A separate exploratory analysis included Scansoriopteryx/Epidendrosaurus, which was recovered as a basal member of Avialae; the authors noted that it did not clade with Epidexipteryx, which stayed outside Eumaniraptora. Constraining the monophyly of Scansoriopterygidae required four additional steps and moved Epidexipteryx into Avialae. A monophyletic Scansoriopterygidae was recovered by Godefroit et al. (2013); the authors found scansoriopterygids to be basalmost members of Paraves and the sister group to the clade containing Avialae and Deinonychosauria. Agnolín and Novas (2013) recovered monophyletic Scansoriopterygidae as well, but found them to be non-paravian maniraptorans and the sister group to Oviraptorosauria.

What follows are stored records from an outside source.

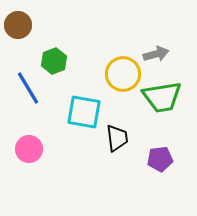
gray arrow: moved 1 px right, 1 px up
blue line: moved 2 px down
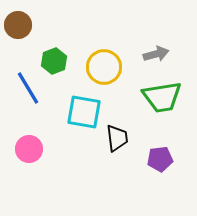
yellow circle: moved 19 px left, 7 px up
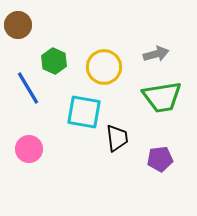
green hexagon: rotated 15 degrees counterclockwise
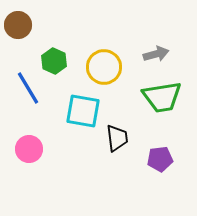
cyan square: moved 1 px left, 1 px up
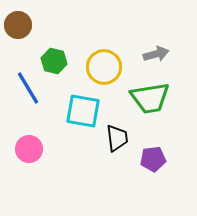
green hexagon: rotated 10 degrees counterclockwise
green trapezoid: moved 12 px left, 1 px down
purple pentagon: moved 7 px left
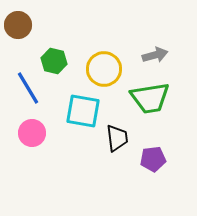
gray arrow: moved 1 px left, 1 px down
yellow circle: moved 2 px down
pink circle: moved 3 px right, 16 px up
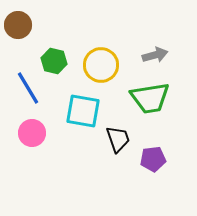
yellow circle: moved 3 px left, 4 px up
black trapezoid: moved 1 px right, 1 px down; rotated 12 degrees counterclockwise
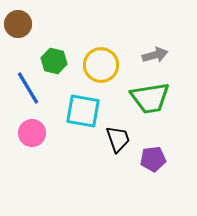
brown circle: moved 1 px up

An abbreviated version of Zhang et al.s 2008 cladogram is presented below.

==Paleobiology==
Epidexipteryx appears to have lacked remiges (wing feathers), though based on the related Yi, it may have possessed some sort of membrane wing to allow gliding. In addition it has been compared to an Aye aye using its long claws to rummage through trees in search of grubs to eat.

==Paleoenvironment==
Epidexipteryx is known from the Middle Jurassic or Upper Jurassic age Daohugou Beds of Inner Mongolia, China (about 160 or 154 mya).